Le père, Denis Le Priol, plus prolifique et parfois brusque, a tenu un discours plus agressif et est même allé jusqu’à justifier la détention d’armes en faisant référence au débarquement des Alliés en 1944. Le président du tribunal a dû rappeler la particulière condition des proches des accusés, dispensés de serment. Denis a relaté ses visites mensuelles à la prison, où son fils lui aurait raconté sa version des faits, assurant qu’il s’était défendu. Cristiano a affirmé refuser qu’on arrachât une vie dans une rue, mais soutint que les actes de son fils “sont des affaires qui le regardent lui seul”. Il a également rejeté toute accusation de racisme, mis en valeur les valeurs scoutes et militaires transmises à la famille — avec deux grands-parents décorés de la Légion d’honneur pendant la Première Guerre mondiale — et décrit un fils passionné par les armes, « comme tous les garçons », plus habile à observer les oiseaux qu’à étudier, avant de trouver sa vocation dans la marine. Dans un témoignage chargé d’émotion, il a assuré qu’il soutiendrait toujours son fils, quoi qu’il fasse, « sans jamais l’approuver », et a finalement présenté, au nom de toute la famille Le Priol, ses excuses à la famille Martín Aramburú.
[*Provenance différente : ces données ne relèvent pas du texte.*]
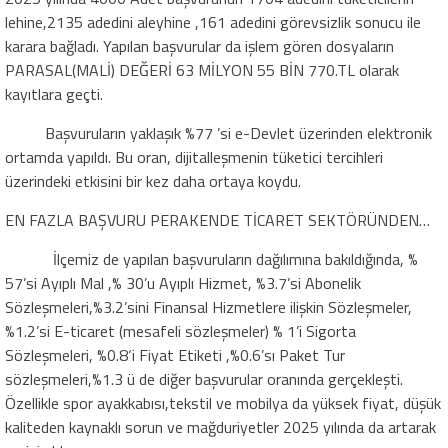
lehine,2135 adedini aleyhine ,161 adedini görevsizlik sonucu ile
karara bağladı. Yapılan başvurular da işlem gören dosyaların
PARASAL(MALİ) DEĞERİ 63 MİLYON 55 BİN 770.TL olarak
kayıtlara geçti.
Başvuruların yaklaşık %77 ’si e-Devlet üzerinden elektronik
ortamda yapıldı. Bu oran, dijitalleşmenin tüketici tercihleri
üzerindeki etkisini bir kez daha ortaya koydu.
EN FAZLA BAŞVURU PERAKENDE TİCARET SEKTÖRÜNDEN…
İlçemiz de yapılan başvuruların dağılımına bakıldığında,
%
57’si Ayıplı
Mal ,
% 30’u Ayıplı Hizmet, %3
.
7’si Abonelik
Sözleşmeleri,%3
.
2’sini
Finansal Hizmetlere ilişkin Sözleşme
l
er,
%1
.
2’si
E-ticaret (mesafeli sözleşmeler) % 1’i Sigorta
Sözleşmeleri, %0
.
8‘i Fiyat Etiketi ,%0
.
6’sı Paket Tur
sözleşmeleri,
%1
.
3 ü de diğer başvurular oranında gerçekleşti.
Özellikle spor ayakkabısı,
tekstil ve mobilya da yüksek fiyat, düşük
kaliteden kaynaklı sorun ve mağduriyetler 2025 yılında da artarak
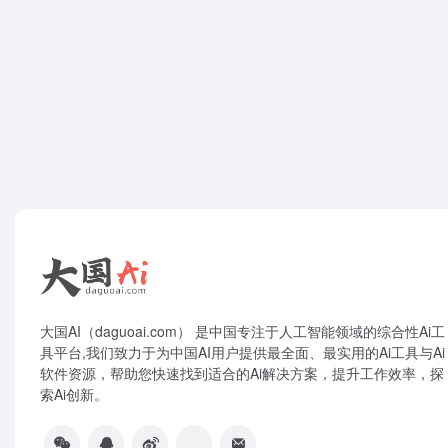
大国AI（daguoai.com） 是中国专注于人工智能领域的综合性Ai工
具平台,我们致力于为中国AI用户提供最全面、最实用的Ai工具与Ai
软件资源，帮助您快速找到适合的Ai解决方案，提升工作效率，探
索Ai创新。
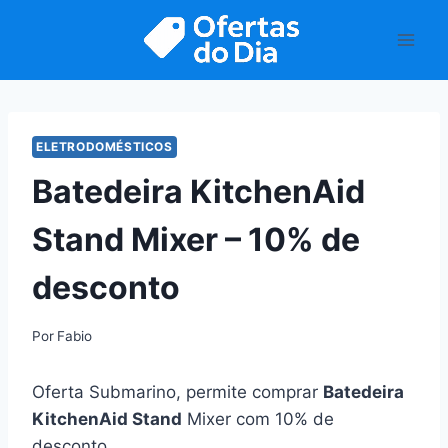
Pular
para
o
Conteúdo
ELETRODOMÉSTICOS
Batedeira KitchenAid
Stand Mixer – 10% de
desconto
Por
Fabio
Oferta Submarino, permite comprar
Batedeira
KitchenAid Stand
Mixer com 10% de
desconto.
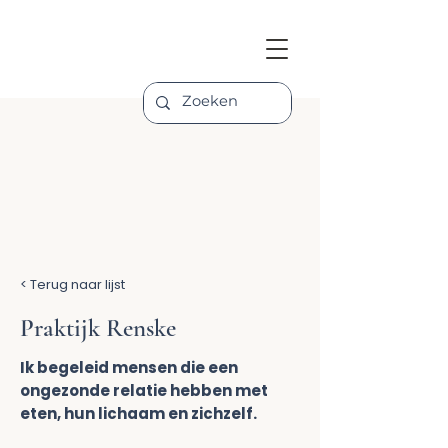
< Terug naar lijst
Praktijk Renske
Ik begeleid mensen die een
ongezonde relatie hebben met
eten, hun lichaam en zichzelf.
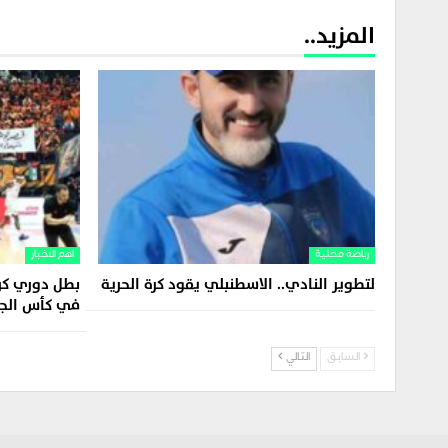
المزيد..
رياضة محلية
اهم الاخبار
لتطوير النادي.. الاسطنبلي يقود كرة الحرية
بطل دوري كرة
في كأس الج
السابق
التالي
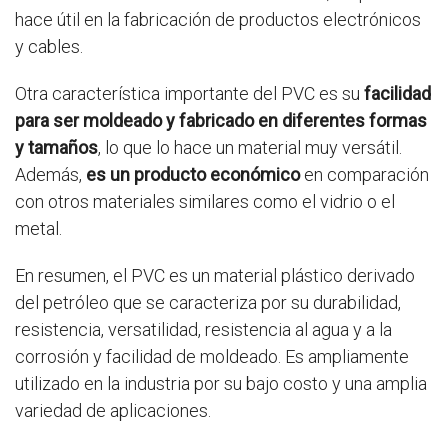
hace útil en la fabricación de productos electrónicos
y cables.
Otra característica importante del PVC es su
facilidad
para ser moldeado y fabricado en diferentes formas
y tamaños
, lo que lo hace un material muy versátil.
Además,
es un producto económico
en comparación
con otros materiales similares como el vidrio o el
metal.
En resumen, el PVC es un material plástico derivado
del petróleo que se caracteriza por su durabilidad,
resistencia, versatilidad, resistencia al agua y a la
corrosión y facilidad de moldeado. Es ampliamente
utilizado en la industria por su bajo costo y una amplia
variedad de aplicaciones.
Ce cinquième jour de procès s’est achevé sans la présence des proches de Federico, qui avaient assisté aux jours précédents. Ils sont rentrés à Biarritz pour des raisons personnelles, a-t-on indiqué.

Ainsi s’est conclue la première semaine d’un procès qui, jour après jour, poursuit d’examiner la mécanique terrifiante d’un dîner entre amis qui a tourné à la tragédie.